Dieses Mal störte keiner den Frieden der jungen Familie. Da jemand aus weiter Ferne meinen Namen rief, wusste ich, dass es an der Zeit war zu gehen.
Ich teilte Thomas noch schnell mit, dass ich auf einer geheimen Mission unterwegs war, um den Prinzen Liam-Aurelian aus seinem Gefängnis zu befreien. Daraufhin funkte er mich mit der Kraft seiner Gedanken an: „Du bist wirklich ein starkes Medium, Lilly. Und weißt du was? Weil du so ein lieber Mensch bist, werde ich dich begleiten. Ich werde die Regenbogenwiese mit einem Schutzzauber belegen, damit niemals wieder jemand den Frieden der Wiesenfeen stören kann. Versprochen.“
„Lilly! Was machst du denn auf dem Teppich? Sag bloß, du hast die ganze Nacht über hier unten geschlafen? Ist es denn in deinem Bett nicht mehr gemütlich oder was hat das zu bedeuten?“, ertönte eine Männerstimme. Sie gehörte eindeutig zu meinem Vater.
So brutal in die Realität gerissen zu werden fand ich äußerst unsensibel. „Geht das denn nicht leiser? Ja, ich habe geschlafen. Aber ich wollte ins Bett gehen. Ich habe vor dem Schlafengehen meditiert. Dabei muss ich eingeschlafen sein. Das ist die Wahrheit!“
Im nächsten Moment legte mir mein Vater einen Arm auf die Schulter.

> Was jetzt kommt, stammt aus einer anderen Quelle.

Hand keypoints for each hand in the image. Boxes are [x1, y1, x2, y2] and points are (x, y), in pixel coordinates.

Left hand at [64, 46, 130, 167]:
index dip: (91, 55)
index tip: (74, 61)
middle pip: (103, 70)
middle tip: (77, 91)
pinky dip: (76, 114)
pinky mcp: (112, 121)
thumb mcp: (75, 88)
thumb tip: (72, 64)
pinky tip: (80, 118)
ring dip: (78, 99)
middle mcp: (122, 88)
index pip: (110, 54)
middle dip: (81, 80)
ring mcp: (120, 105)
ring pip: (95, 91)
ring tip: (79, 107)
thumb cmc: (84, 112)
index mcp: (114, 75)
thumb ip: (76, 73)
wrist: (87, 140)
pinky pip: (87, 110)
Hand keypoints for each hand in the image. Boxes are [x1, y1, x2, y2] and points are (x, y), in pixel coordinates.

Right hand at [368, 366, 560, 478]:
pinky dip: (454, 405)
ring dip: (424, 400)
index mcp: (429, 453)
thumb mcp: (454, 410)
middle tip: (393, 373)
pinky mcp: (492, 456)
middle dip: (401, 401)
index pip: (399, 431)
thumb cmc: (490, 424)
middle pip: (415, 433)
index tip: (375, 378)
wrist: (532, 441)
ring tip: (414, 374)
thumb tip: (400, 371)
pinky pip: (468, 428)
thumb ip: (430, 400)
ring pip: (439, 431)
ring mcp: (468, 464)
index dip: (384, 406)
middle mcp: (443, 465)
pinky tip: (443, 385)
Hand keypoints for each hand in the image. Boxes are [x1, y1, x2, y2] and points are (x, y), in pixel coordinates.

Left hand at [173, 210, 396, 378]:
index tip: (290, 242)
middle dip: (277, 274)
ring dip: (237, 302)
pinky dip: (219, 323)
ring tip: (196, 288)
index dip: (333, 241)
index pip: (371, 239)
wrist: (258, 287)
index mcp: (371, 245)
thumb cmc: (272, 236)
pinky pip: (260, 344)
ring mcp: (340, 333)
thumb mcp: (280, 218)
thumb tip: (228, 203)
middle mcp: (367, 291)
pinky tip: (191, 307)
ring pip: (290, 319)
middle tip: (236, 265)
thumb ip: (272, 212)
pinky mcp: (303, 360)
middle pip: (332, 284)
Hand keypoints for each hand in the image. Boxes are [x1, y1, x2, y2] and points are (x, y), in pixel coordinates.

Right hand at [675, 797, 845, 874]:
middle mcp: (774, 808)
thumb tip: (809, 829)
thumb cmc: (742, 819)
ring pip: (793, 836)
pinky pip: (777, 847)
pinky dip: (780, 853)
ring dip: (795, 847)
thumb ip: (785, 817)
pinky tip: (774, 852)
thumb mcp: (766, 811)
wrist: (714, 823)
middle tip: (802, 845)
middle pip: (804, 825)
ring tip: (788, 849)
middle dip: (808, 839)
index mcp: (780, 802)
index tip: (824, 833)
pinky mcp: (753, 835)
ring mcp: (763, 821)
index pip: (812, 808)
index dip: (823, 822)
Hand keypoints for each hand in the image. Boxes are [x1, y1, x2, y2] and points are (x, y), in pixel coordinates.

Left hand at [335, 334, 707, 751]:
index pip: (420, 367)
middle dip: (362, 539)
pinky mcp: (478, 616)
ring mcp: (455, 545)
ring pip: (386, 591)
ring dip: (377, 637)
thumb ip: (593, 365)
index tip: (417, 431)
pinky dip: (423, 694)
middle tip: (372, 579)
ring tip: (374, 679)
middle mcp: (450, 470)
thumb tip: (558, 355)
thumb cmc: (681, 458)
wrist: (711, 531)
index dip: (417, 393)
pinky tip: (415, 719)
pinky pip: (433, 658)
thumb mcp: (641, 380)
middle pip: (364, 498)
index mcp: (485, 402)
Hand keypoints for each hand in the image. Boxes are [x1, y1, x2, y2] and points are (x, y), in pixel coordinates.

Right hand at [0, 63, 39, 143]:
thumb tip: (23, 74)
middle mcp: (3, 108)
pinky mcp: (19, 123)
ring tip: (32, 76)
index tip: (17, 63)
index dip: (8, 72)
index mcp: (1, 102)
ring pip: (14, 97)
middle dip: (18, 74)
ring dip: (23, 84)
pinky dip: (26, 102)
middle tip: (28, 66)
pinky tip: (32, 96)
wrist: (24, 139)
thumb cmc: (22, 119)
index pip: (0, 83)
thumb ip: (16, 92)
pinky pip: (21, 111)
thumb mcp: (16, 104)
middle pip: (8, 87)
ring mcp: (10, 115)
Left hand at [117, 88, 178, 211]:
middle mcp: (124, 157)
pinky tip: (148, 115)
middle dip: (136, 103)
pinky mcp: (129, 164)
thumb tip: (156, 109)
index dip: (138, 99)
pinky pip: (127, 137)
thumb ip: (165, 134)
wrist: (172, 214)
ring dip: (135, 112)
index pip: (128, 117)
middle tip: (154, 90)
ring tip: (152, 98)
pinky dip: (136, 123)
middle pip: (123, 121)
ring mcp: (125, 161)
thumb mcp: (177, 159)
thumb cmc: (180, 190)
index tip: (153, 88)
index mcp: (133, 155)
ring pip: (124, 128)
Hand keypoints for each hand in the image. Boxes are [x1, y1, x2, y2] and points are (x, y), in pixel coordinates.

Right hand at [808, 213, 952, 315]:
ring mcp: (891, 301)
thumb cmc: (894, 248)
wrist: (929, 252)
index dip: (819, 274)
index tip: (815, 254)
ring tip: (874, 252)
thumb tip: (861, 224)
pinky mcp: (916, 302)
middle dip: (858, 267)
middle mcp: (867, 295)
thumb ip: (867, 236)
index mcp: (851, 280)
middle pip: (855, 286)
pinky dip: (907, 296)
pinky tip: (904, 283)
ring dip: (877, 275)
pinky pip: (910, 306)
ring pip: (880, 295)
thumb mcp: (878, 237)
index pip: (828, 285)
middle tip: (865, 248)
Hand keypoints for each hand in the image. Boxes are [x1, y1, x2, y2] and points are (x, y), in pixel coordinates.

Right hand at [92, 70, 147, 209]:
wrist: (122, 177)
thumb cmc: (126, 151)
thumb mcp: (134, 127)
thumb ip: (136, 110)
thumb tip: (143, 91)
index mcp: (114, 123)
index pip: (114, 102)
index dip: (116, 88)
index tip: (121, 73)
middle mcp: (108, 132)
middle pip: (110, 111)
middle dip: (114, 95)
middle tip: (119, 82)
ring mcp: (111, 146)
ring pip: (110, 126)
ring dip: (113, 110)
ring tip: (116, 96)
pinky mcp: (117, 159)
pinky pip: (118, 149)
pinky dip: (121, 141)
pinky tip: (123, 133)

Ich wusste, was jetzt kommen würde. Er machte sich wegen jeder Kleinigkeit schnell Sorgen um mich und konnte auch manchmal schimpfen.
„Ist schon gut, dein Bär ist dir nicht böse“, sagte er dieses Mal ganz sanft.
„Und dein Tigi wird beim nächsten Mal gleich ins Bett gehen. Versprochen!“ Ich umarmte ihn.
„Du machst dir zu viele Sorgen. Ich bin alt genug, um selbst über mein Leben zu entscheiden. Ich wohne hier, weil es mir bei euch gefällt. Sonst wäre ich ja ganz alleine mit meiner Fantasie!“
„Und das wollen wir nicht. Also, dass du alleine bist.“
Im nächsten Moment war ich richtig froh darüber, einen so lieben Vater zu haben. Er konnte beides sein: hart und gerecht!
Ich grinste über beide Ohren. Auf Nachfrage, was es denn da zu grinsen gab, antwortete ich: „Ich hatte einen sehr schönen Traum. Von einer großen, bunten Wiese und sehr vielen Freunden, die auf meiner Seite stehen!“ Das war nicht mal gelogen!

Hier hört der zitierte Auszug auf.